Practioner-Researcher or Amateur Experimenter?
I stumbled upon the Facebook page for my school’s Class of 2010 last night. Very little activity there…maybe 10 comments from the anonymous founder.
But one caught my eye and headed straight for my heart: “No more ENGLISH (being the experiments.)”
Following the wisdom of one of Jim’s Burke’s recent blog posts (“It’s Not Bad, It’s Just Information”) I’m trying to step back and see this as data rather than a personal attack. If I knew exactly which student posted it, I’d have some relational context for better interpreting it. I might even be able to completely blow it off.
But I can’t, because I know it is — at least in part — the truth.
They were only my second class of seniors…ever. My first ten years of teaching were with junior high. Then eight years with sophomores. I’d taught this class when they were sophomores, so I was actually eager to have them back as seniors. I anticipated a great year of English II reunion: They’d all just be a bit bigger and more interesting, and I could take them to the next level as readers, writers, speakers, and generally literate human beings.
Actually, they were a bit bigger and a lot less interesting. These same kids who couldn’t shut up two years prior either sat in stoney silence when I tried to get a good discussion going or plunged into caustic “debate”. Many read little, if at all. Many wrote nothingness. I spent the year beating myself up because I was clearly failing them during this vital final year of their high school education.
So, yes, I experimented. I tried Socratic Circles. I tried “This I Believe” essays. I tried multi-genre responses to literature. Pretty much everything I tried was something I’d never done before…at least in that particular way with these particular students.
Frankly, it’s my favorite part about teaching: every year is totally new. Even though I’ve been through Fahrenheit 451 20+ times, I’ve never experienced it with these students. This year is the one and only time I’ll learn Hamlet with these students.
I see my teaching role as that of co-learner. I’m not compelled to look or sound like the expert in the classroom. So I didn’t pretend that we were doing things I was an “old pro” at doing. I couldn’t tell them “You’re going to do X and then Y will happen and finally Z” because I honestly had no idea how “X” was going to work. I’ve always adjusted my classroom practices to adapt to what is actually happening with the students. Sometimes, what actually happens matches what I’d hoped would happen, and we stay “on schedule.” But sometimes, I realize we need to “try, try again.” Or perhaps I even need to fall back and punt.
Does this mean I’m treating my students as experiments?
And why am I so irked by that word?
Is it the connotation that after two decades in the classroom, I still don’t know what I’m doing…I’m an amateur, a hack, a wannabe?
Or is it the implication that after pouring my life into teaching, I still don’t connect with my students…I’m detached, aloof, inhuman?
If this Facebook post is a piece of data, how do I analyze it? And to what conclusion do I come?
I’m not sure what takes vibrant sophomores and turns them into sullen seniors. I doubt it was you, though.
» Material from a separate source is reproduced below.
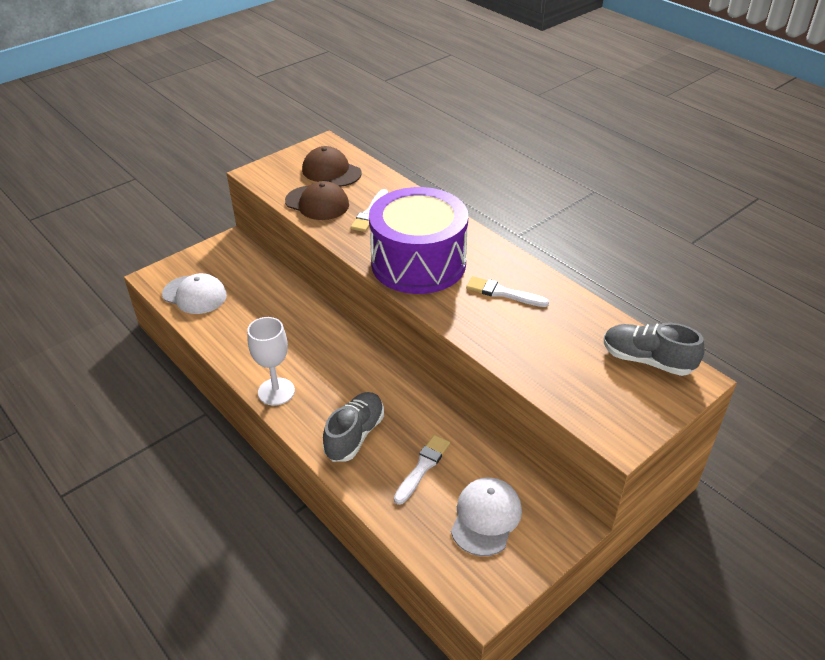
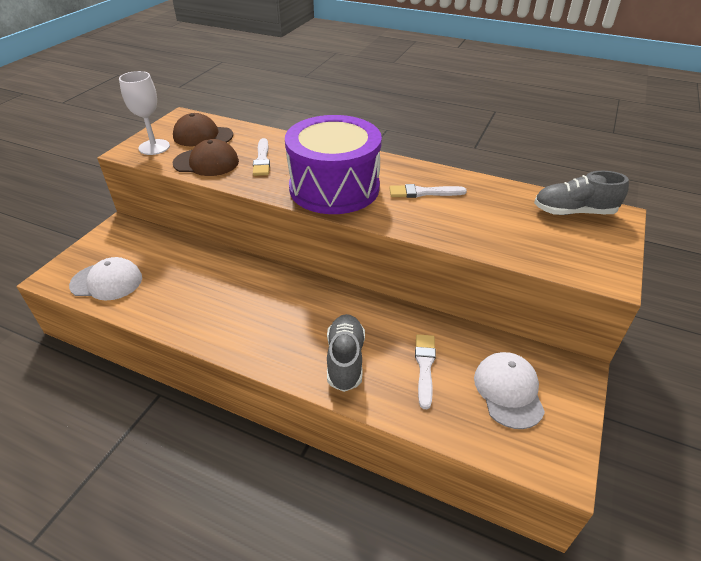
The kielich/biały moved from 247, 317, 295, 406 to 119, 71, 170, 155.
As far as the “experiment,” though, the student’s comment indicated that he would rather have been part of a rigid assembly process–“cookie cutter” education! This student would have been the bright sociopath of the class, knowing how best to wound and yet not quite smart enough to realize that in so doing he betrayed himself!
Now he is (“anonymously”) on record as wishing that he be in classes where he is treated as an object and is NOT the subject of his own education.
So ignore the brute and condemn him to the hell of his own making.